Set down, character for character, everything in the records below from the line holding "www.croxleygreen-pc.gov.uk" down to the line holding "CC837/10 Apologies for Absence", and no other line.

START Materials provided

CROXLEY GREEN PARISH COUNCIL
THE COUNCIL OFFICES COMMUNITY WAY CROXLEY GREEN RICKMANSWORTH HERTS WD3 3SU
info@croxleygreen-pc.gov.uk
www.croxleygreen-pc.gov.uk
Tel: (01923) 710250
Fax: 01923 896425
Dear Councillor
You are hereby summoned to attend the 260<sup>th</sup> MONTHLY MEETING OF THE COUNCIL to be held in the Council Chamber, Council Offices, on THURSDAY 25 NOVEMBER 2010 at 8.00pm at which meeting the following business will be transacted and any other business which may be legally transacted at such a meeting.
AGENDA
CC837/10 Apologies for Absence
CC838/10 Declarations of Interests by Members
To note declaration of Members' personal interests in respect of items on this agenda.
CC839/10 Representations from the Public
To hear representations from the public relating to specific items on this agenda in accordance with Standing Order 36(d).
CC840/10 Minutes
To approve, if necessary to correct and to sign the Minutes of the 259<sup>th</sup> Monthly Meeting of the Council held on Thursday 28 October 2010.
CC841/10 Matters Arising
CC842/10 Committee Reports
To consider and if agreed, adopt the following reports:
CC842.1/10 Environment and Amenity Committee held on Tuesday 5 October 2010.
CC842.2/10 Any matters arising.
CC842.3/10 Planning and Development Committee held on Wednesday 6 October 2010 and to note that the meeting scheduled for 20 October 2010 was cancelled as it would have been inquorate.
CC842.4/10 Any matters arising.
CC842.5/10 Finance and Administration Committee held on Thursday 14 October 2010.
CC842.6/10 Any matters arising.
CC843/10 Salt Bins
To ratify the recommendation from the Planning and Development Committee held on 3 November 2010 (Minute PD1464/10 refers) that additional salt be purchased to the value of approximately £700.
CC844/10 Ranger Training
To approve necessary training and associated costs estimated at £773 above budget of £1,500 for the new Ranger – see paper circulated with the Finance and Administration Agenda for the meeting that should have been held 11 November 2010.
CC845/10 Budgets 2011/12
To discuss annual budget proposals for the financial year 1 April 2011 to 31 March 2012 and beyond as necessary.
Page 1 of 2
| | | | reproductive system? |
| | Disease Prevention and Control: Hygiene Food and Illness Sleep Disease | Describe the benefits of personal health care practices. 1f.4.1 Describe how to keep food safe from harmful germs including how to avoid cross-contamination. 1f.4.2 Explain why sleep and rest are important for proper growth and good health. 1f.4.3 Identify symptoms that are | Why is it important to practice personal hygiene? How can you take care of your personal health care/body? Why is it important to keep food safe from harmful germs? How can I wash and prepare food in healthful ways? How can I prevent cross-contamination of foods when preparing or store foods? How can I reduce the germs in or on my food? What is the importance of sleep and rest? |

END Materials provided

**Result:**
www.croxleygreen-pc.gov.uk
Tel: (01923) 710250
Fax: 01923 896425
Dear Councillor
You are hereby summoned to attend the 260<sup>th</sup> MONTHLY MEETING OF THE COUNCIL to be held in the Council Chamber, Council Offices, on THURSDAY 25 NOVEMBER 2010 at 8.00pm at which meeting the following business will be transacted and any other business which may be legally transacted at such a meeting.
AGENDA
CC837/10 Apologies for Absence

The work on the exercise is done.